HOW TO COMPLETE THIS TASK: Beginning with the line where "präglingen som höjer" appears, repeat every remaining line of the entries exactly, the last line included.
(Beginning of SOURCE DATA)
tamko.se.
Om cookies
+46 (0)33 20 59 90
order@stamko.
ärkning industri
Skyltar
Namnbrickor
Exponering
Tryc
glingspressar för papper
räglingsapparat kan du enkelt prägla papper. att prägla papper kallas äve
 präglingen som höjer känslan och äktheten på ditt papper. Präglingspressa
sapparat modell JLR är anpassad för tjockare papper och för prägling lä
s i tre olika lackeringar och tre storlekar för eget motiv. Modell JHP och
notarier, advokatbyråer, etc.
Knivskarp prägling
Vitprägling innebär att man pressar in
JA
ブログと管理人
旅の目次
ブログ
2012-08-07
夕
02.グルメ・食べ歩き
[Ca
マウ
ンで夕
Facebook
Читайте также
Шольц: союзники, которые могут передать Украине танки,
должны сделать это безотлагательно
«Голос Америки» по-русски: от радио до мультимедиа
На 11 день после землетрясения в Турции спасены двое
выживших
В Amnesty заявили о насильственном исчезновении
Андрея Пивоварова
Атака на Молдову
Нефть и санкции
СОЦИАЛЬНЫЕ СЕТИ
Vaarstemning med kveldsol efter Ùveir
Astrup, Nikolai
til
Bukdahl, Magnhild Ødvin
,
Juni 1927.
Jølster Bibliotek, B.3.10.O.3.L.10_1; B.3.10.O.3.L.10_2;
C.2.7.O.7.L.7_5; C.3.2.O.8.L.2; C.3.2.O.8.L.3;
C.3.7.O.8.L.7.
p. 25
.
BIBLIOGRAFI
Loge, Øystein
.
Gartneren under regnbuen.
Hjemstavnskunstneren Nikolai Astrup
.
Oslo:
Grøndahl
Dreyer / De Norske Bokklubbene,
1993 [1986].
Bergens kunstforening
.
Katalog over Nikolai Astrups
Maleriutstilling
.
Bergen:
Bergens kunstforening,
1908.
(End of SOURCE DATA)
SOLVED PROBLEM:
 präglingen som höjer känslan och äktheten på ditt papper. Präglingspressa
sapparat modell JLR är anpassad för tjockare papper och för prägling lä
s i tre olika lackeringar och tre storlekar för eget motiv. Modell JHP och
notarier, advokatbyråer, etc.
Knivskarp prägling
Vitprägling innebär att man pressar in
JA
ブログと管理人
旅の目次
ブログ
2012-08-07
夕
02.グルメ・食べ歩き
[Ca
マウ
ンで夕
Facebook
Читайте также
Шольц: союзники, которые могут передать Украине танки,
должны сделать это безотлагательно
«Голос Америки» по-русски: от радио до мультимедиа
На 11 день после землетрясения в Турции спасены двое
выживших
В Amnesty заявили о насильственном исчезновении
Андрея Пивоварова
Атака на Молдову
Нефть и санкции
СОЦИАЛЬНЫЕ СЕТИ
Vaarstemning med kveldsol efter Ùveir
Astrup, Nikolai
til
Bukdahl, Magnhild Ødvin
,
Juni 1927.
Jølster Bibliotek, B.3.10.O.3.L.10_1; B.3.10.O.3.L.10_2;
C.2.7.O.7.L.7_5; C.3.2.O.8.L.2; C.3.2.O.8.L.3;
C.3.7.O.8.L.7.
p. 25
.
BIBLIOGRAFI
Loge, Øystein
.
Gartneren under regnbuen.
Hjemstavnskunstneren Nikolai Astrup
.
Oslo:
Grøndahl
Dreyer / De Norske Bokklubbene,
1993 [1986].
Bergens kunstforening
.
Katalog over Nikolai Astrups
Maleriutstilling
.
Bergen:
Bergens kunstforening,
1908.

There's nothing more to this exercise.